§ **Records provided**
Content starts
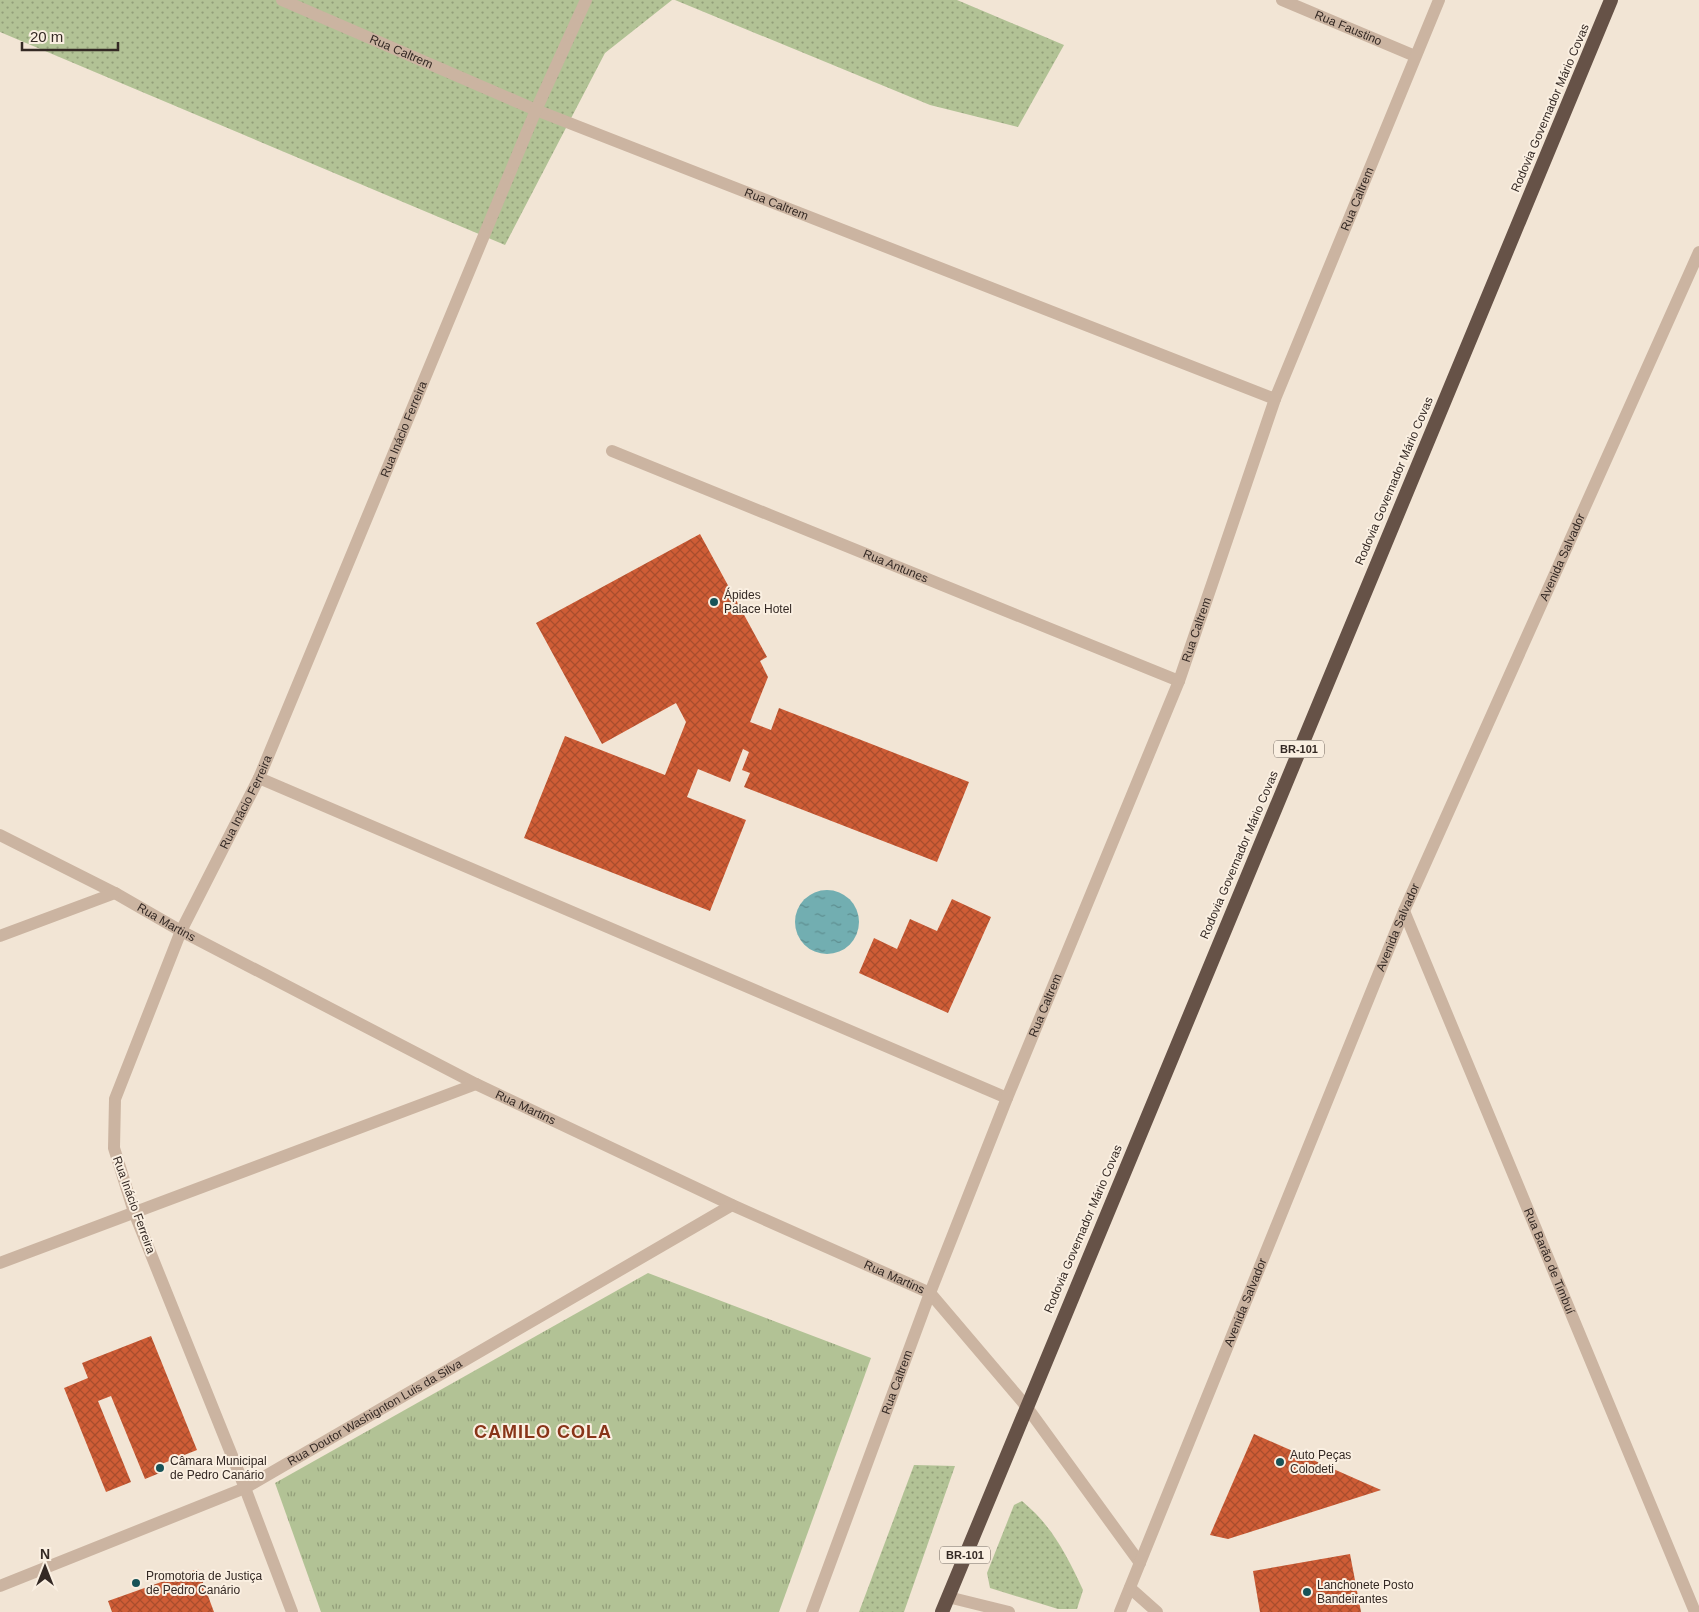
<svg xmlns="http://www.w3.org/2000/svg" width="1699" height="1612" viewBox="0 0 1699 1612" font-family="Arial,sans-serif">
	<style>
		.grass { fill: url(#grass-dots) }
		.park { fill: url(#park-tufts) }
		.water { fill: url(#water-ripples) }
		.building { fill: url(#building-cross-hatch) }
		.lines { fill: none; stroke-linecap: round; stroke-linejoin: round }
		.service { stroke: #cbb4a1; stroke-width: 12 }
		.minor { stroke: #cbb4a1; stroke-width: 12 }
		.tertiary { stroke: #cbb4a1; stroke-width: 12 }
		.trunk { stroke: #665247; stroke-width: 14 }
		.poi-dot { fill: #175358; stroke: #faefe1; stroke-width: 2 }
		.labels { text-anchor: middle; stroke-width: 4; stroke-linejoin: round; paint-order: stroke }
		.shield { fill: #faefe1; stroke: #6f645d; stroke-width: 1 }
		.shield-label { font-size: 11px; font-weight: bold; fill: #342924 }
		.street-label { font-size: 12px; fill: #342924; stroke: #faefe1 }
		.poi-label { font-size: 12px; fill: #342924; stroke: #faefe1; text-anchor: start }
		.district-label { font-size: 18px; font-weight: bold; letter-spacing: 1px; fill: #883418; stroke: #faefe1 }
	</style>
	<defs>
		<pattern id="grass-dots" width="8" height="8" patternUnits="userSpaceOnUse" patternTransform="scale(1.25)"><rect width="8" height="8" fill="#b2c295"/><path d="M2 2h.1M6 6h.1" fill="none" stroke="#929e79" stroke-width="1.8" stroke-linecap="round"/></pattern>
		<pattern id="park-tufts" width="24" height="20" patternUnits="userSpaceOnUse" patternTransform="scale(1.25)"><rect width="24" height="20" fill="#b2c295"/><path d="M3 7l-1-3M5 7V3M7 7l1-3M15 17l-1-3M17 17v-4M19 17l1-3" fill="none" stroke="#929e79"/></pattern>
		<pattern id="water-ripples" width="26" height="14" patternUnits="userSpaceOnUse" patternTransform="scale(1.25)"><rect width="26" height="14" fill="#72aeb1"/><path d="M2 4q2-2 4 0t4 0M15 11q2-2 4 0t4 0" fill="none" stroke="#5e8e90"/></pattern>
		<pattern id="building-cross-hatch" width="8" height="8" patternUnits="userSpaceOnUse" patternTransform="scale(1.25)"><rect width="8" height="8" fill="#cf5d36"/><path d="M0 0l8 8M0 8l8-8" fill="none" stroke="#a94d2d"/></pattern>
	</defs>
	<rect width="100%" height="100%" fill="#f2e5d5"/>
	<g class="grass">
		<polygon points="0,0 672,0 605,53 505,245 0,32"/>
		<polygon points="675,0 957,0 1064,45 1018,127 930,105"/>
		<polygon points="914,1465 955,1466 904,1612 859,1612"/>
		<path d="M1022,1501C1053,1527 1066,1554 1083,1590L1077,1609H1058L990,1588L987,1573L1014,1505Z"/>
	</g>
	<polygon class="park" points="648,1273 871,1358 779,1612 321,1612 275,1483"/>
	<circle class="water" cx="827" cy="922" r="32"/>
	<g class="building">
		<polygon points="700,534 767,657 760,661 768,677 750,722 771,730 779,708 969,782 937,862 744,787 750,773 742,770 749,752 743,749 730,782 698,769 687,797 746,820 710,911 524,838 565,736 665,775 686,722 676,703 602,744 536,623"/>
		<polygon points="952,899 991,917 948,1013 859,973 874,938 897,949 910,919 937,931"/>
		<polygon points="151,1336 197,1450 159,1465 162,1472 145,1479 111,1396 98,1401 131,1482 106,1492 64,1388 88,1378 82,1363"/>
		<polygon points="1254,1434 1381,1490 1228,1539 1210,1535"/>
		<polygon points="1350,1554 1361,1612 1260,1612 1253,1571"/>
		<polygon points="198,1569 214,1612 112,1612 108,1601"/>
	</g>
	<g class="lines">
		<g class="service">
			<polyline points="1130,1588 1157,1612"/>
			<polyline points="948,1597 1009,1612"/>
		</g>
		<g class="minor">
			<path id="s1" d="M282,0L536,110L1275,399"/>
			<path id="s2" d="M1282,0L1415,56"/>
			<path id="s3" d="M612,451L1179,681"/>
			<polyline points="259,778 1007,1098"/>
			<path id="s4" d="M0,835L115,893L181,931L476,1084L732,1205L930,1293L1026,1406L1140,1563"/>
			<path id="s5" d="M1404,911L1695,1612"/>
			<polyline points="0,936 115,893"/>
			<polyline points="0,1263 476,1084"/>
			<path id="s6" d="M0,1586L245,1488L732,1205"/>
			<path id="s7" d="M292,1612L245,1488L134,1212L114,1148L115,1099L181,931L259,778L536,110L586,0"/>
		</g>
		<g class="tertiary">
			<path id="s8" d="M812,1612L930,1293L1007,1098L1179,681L1275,399L1439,0"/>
			<path id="s9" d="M1120,1612L1404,911L1699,252"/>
		</g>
		<polyline class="trunk" points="942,1612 1611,0"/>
	</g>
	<g class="poi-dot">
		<circle cx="714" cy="602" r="5"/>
		<circle cx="1280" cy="1462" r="5"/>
		<circle cx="160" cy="1468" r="5"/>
		<circle cx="136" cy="1583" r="5"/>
		<circle cx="1307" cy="1592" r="5"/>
	</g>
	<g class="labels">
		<g class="shield">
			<rect x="1274" y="740.5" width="50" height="17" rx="4"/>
			<rect x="940" y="1546.5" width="50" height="17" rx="4"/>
		</g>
		<g class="shield-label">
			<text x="1299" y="753">BR-101</text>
			<text x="965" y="1559">BR-101</text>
		</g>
		<g class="street-label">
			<text dy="4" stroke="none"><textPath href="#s2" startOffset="72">Rua Faustino</textPath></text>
			<text dy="4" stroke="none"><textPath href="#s1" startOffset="130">Rua Caltrem</textPath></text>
			<text transform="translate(1550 108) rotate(-67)" y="4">Rodovia Governador Mário Covas</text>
			<text dy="4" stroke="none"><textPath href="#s8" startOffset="1515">Rua Caltrem</textPath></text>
			<text dy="4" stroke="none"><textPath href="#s1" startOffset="535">Rua Caltrem</textPath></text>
			<text dy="4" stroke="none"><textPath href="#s7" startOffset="1276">Rua Inácio Ferreira</textPath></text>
			<text transform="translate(1394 481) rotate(-67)" y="4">Rodovia Governador Mário Covas</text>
			<text dy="4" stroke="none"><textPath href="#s9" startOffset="1144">Avenida Salvador</textPath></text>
			<text dy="4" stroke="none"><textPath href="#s3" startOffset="306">Rua Antunes</textPath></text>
			<text dy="4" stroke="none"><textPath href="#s8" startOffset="1055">Rua Caltrem</textPath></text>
			<text dy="4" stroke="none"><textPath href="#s7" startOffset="871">Rua Inácio Ferreira</textPath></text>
			<text transform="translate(1239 855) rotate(-67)" y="4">Rodovia Governador Mário Covas</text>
			<text dy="4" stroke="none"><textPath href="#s4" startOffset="188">Rua Martins</textPath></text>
			<text dy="4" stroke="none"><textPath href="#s9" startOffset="739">Avenida Salvador</textPath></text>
			<text dy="4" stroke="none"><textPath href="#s8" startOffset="650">Rua Caltrem</textPath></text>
			<text dy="4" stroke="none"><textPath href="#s4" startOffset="592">Rua Martins</textPath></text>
			<text transform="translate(134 1205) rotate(70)" y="4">Rua Inácio Ferreira</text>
			<text transform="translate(1083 1229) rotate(-67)" y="4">Rodovia Governador Mário Covas</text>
			<text dy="4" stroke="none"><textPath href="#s5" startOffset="379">Rua Barão de Timbuí</textPath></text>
			<text dy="4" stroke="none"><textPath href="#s4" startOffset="998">Rua Martins</textPath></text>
			<text dy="4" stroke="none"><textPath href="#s9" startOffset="334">Avenida Salvador</textPath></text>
			<text dy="4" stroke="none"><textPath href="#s8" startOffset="245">Rua Caltrem</textPath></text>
			<text dy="4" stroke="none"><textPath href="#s6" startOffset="414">Rua Doutor Washignton Luis da Silva</textPath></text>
		</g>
		<g class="poi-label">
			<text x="724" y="599">Ápides<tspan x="724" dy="14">Palace Hotel</tspan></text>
			<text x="1290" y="1459">Auto Peças<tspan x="1290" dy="14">Colodeti</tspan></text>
			<text x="170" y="1465">Câmara Municipal<tspan x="170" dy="14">de Pedro Canário</tspan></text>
			<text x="146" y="1580">Promotoria de Justiça<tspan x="146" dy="14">de Pedro Canário</tspan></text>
			<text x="1317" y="1589">Lanchonete Posto<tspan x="1317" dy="14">Bandeirantes</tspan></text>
		</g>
		<g class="district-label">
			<text x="543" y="1438">CAMILO COLA</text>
		</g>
	</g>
	<g transform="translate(45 1567)" stroke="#faefe1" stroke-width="4" paint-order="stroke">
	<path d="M0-4L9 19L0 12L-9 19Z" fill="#342924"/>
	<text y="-8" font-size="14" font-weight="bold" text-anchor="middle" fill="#342924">N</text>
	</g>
	<path d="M22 42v8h96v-8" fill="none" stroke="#342924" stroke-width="2.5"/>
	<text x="30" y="42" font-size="15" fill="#342924" stroke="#faefe1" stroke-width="4" paint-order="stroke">20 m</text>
</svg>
Content ends
Gather, from the listing above, every line carrying the word "labels".

		.labels { text-anchor: middle; stroke-width: 4; stroke-linejoin: round; paint-order: stroke }
	<g class="labels">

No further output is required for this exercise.